The Ministry of Civil Aviation under the proposed Digi Yatra initiative is looking forward to making boarding pass and security check-ins digital at airports using Aadhaar and mobile phones. Under this initiative, entry to security hold and boarding would be done through e-gates activated by face recognition. Passengers will receive all services through face recognition. As the personal data of a passenger is used under the scheme, the enrolling for the Digi Yatra scheme would be "voluntary in nature and non-intrusive".
Biometric boarding has been introduced at a few airports, including Hyderabad and Bangalore on a trial basis.
The Ministry of Civil Aviation launched AirSewa web portal and mobile app in November 2016 to address passengers’ grievance redressal. AirSewa also provides real-time flight status and flight schedules.
Recently, the GoI launched the upgraded version of AirSewa 2.0 web portal and mobile app (on 20th November 2018). The upgraded version of AirSewa provides a superior user experience with enhanced functionalities.
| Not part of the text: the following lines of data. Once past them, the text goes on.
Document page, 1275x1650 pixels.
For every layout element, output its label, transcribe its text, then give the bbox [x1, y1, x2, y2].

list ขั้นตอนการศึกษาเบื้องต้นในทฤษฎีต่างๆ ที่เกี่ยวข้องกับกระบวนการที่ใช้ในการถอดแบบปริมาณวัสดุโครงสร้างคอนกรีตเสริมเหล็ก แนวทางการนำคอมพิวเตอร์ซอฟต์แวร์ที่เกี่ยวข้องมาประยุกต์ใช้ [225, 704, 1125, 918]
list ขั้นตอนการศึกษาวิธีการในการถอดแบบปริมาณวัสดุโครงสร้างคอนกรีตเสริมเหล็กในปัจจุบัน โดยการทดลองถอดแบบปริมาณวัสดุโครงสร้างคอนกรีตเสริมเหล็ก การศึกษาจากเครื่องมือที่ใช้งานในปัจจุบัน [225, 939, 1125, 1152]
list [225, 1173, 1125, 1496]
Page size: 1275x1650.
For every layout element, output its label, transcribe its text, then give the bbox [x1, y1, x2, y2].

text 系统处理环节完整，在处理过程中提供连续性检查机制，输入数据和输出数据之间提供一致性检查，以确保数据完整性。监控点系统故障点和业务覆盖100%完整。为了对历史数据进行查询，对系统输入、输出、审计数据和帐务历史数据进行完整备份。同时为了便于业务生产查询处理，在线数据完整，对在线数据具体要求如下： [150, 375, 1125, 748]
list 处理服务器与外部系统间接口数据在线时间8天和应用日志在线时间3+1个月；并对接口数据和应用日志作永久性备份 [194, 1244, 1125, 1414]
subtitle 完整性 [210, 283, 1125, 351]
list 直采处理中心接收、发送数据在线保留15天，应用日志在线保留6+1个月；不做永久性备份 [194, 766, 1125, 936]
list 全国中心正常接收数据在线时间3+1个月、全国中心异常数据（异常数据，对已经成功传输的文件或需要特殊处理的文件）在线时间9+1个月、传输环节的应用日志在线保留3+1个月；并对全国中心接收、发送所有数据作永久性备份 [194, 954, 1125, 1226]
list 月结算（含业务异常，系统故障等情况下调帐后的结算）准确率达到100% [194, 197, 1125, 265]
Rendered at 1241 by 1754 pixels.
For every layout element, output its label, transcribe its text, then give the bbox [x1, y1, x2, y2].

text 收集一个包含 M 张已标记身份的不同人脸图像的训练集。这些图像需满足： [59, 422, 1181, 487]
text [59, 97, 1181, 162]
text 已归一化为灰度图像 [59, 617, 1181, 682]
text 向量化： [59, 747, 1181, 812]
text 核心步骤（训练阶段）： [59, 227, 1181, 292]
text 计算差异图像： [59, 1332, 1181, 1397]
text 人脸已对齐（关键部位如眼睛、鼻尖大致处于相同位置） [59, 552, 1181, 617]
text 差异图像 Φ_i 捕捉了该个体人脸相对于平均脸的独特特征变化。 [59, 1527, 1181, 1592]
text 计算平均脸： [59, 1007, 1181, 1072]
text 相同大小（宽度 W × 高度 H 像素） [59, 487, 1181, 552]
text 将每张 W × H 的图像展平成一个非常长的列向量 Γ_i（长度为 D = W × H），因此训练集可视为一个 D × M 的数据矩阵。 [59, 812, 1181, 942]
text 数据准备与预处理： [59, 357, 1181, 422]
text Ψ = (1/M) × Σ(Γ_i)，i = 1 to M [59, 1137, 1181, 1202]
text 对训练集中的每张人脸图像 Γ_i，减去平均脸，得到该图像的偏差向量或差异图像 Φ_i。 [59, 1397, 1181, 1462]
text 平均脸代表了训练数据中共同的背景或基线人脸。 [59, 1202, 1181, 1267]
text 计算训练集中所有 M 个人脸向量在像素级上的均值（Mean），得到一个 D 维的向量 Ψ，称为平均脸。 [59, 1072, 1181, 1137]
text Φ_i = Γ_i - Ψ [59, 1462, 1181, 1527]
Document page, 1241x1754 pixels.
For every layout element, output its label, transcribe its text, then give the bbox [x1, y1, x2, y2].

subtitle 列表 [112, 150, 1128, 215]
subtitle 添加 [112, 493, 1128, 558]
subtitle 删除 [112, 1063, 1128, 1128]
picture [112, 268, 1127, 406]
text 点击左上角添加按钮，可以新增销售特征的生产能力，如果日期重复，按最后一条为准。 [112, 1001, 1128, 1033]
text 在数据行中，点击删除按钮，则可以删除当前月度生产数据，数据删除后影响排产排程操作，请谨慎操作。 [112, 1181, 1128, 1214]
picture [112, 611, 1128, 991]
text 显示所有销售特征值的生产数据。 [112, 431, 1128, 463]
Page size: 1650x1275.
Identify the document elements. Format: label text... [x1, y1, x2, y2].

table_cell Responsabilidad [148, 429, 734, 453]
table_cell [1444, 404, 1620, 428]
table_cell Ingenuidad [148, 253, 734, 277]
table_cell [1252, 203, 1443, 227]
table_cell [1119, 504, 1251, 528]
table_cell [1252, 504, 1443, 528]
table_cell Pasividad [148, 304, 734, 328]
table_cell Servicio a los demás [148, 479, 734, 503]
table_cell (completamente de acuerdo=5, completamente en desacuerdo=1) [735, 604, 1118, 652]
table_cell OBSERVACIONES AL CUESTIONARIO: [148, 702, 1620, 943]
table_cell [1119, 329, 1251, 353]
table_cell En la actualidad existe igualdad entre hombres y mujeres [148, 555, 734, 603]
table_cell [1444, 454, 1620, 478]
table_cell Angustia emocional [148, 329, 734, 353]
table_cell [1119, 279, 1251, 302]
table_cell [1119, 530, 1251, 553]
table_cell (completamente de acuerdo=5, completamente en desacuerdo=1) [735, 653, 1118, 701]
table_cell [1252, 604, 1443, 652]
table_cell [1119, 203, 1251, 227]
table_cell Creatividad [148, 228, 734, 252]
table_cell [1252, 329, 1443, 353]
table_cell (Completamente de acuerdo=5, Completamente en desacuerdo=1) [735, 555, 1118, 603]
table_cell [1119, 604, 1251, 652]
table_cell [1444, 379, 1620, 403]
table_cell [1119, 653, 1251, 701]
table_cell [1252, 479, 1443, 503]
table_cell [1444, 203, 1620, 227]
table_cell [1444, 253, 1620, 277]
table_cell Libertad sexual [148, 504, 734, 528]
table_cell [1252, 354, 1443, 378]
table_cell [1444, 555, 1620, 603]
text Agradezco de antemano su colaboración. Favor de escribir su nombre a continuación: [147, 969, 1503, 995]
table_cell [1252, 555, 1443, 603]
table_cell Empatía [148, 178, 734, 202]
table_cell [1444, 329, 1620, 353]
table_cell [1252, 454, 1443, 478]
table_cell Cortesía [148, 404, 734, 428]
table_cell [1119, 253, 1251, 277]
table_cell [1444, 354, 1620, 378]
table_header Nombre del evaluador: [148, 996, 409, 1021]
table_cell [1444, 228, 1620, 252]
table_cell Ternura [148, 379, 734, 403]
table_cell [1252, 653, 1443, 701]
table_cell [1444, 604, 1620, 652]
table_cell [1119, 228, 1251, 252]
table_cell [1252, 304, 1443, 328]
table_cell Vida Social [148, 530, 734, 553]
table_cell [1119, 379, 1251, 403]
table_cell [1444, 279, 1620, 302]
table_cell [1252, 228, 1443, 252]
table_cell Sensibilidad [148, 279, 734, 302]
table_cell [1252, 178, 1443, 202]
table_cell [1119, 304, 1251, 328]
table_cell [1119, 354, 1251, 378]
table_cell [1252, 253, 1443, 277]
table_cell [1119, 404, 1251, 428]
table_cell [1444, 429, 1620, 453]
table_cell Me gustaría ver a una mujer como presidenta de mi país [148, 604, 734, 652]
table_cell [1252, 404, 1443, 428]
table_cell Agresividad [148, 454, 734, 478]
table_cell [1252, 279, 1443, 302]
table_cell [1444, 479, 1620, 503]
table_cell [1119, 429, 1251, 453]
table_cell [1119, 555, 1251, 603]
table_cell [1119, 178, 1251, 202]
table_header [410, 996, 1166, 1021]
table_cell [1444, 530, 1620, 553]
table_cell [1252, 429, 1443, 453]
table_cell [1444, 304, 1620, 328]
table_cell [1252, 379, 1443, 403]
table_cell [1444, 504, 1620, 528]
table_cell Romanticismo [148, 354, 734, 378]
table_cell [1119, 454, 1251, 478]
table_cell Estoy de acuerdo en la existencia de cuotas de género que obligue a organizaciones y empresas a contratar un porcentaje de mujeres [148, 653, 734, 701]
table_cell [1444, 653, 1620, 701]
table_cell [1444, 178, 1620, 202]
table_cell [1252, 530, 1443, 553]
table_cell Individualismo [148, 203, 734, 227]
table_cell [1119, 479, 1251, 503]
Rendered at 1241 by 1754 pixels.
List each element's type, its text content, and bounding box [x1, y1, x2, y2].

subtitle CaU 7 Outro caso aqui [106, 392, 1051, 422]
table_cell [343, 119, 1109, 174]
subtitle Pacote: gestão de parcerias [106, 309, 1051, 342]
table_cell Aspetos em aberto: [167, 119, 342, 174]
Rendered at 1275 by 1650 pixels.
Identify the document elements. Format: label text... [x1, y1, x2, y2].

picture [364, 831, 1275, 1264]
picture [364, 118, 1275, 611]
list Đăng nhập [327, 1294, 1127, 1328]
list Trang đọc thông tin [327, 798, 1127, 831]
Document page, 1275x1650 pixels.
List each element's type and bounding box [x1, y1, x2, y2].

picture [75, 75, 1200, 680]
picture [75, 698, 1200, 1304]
Major improvements include features such as secure sign-up and log-in with social media, chatbot for travellers support, improved grievance management including social media grievances, real-time flight status, and details flight schedule. The upgrade and improved version of AirSewa operates through an interactive web portal as well as through a mobile app for both android and iOS platforms and will offer passengers a convenient and hassle-free air travel experience. The web portal and application will help to capture air travellers’ feedback for policy interventions. Further upgrades of AirSewa are also being planned which would include Digi Yatra registration, airport maps, BHIM payment integration and grievance escalation and transfer.